==== Dataset extract
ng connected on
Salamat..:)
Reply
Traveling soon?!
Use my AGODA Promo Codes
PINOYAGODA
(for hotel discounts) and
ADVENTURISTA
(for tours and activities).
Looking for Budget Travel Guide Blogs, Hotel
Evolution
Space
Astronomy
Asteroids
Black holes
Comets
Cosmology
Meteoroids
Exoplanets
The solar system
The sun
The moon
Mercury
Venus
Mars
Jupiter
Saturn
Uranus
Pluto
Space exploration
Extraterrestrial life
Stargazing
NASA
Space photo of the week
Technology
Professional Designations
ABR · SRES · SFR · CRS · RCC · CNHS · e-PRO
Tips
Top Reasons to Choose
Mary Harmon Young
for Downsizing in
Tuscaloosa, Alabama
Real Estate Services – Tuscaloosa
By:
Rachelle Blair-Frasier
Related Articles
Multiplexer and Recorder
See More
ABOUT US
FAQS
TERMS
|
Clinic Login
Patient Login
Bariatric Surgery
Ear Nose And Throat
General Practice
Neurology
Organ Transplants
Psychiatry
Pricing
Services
========
==== Dataset extract
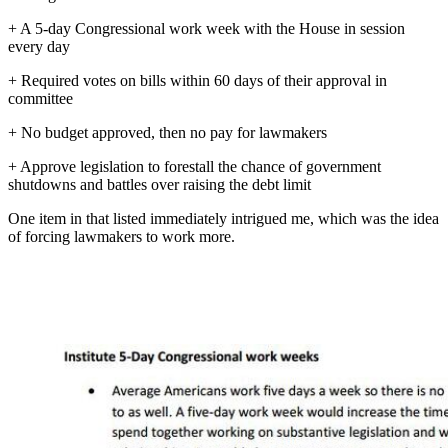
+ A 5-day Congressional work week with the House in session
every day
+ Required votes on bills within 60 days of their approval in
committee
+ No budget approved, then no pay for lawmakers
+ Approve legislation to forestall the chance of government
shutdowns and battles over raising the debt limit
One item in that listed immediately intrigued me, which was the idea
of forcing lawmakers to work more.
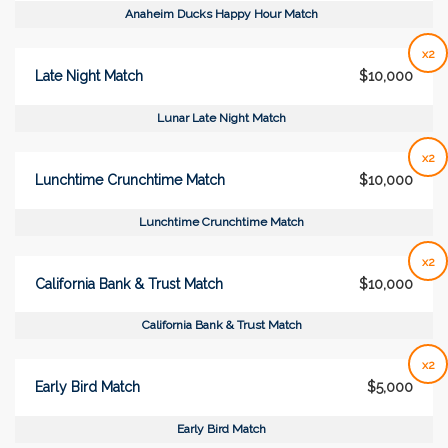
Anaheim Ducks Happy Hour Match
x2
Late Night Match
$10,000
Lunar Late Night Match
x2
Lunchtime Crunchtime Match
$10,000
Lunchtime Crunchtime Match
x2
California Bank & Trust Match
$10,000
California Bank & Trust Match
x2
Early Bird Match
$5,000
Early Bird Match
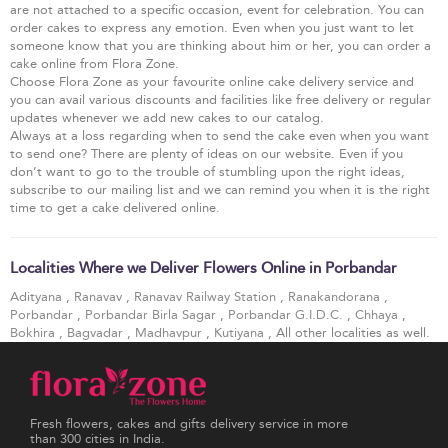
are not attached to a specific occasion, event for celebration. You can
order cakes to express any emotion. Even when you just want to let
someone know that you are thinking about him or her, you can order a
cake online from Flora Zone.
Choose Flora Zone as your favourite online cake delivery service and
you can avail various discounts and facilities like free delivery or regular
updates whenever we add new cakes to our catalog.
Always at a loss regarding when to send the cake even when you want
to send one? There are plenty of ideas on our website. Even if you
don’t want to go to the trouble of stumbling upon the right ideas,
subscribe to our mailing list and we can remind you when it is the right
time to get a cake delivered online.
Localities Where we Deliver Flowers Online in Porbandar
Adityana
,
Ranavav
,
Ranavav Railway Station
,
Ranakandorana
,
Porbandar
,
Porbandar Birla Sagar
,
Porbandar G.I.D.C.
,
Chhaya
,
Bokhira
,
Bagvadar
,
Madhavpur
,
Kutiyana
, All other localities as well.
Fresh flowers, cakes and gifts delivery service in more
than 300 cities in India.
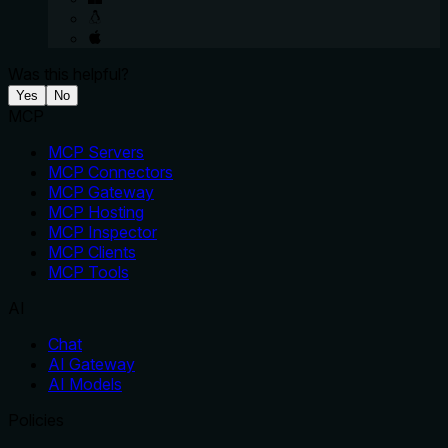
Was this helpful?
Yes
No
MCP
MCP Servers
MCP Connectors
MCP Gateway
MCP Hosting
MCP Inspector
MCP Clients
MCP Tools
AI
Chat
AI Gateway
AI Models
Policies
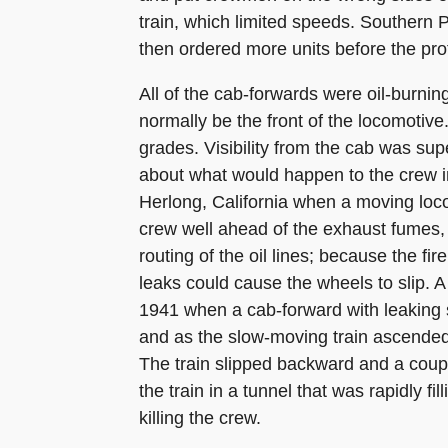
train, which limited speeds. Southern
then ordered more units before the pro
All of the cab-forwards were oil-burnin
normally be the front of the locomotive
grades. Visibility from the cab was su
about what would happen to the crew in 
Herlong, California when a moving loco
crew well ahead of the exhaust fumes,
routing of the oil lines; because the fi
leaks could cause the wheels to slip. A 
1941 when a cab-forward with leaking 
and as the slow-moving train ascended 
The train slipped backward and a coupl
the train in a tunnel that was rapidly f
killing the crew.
========
▸ Requirement
Could you repeat the data starting at the line containing "House in session" and ending at the line containing "of forcing lawmakers to work more.", swapping "lawmakers" for "legislators" and leaving everything else as it is?

▸ Answer space
+ A 5-day Congressional work week with the House in session
every day
+ Required votes on bills within 60 days of their approval in
committee
+ No budget approved, then no pay for legislators
+ Approve legislation to forestall the chance of government
shutdowns and battles over raising the debt limit
One item in that listed immediately intrigued me, which was the idea
of forcing legislators to work more.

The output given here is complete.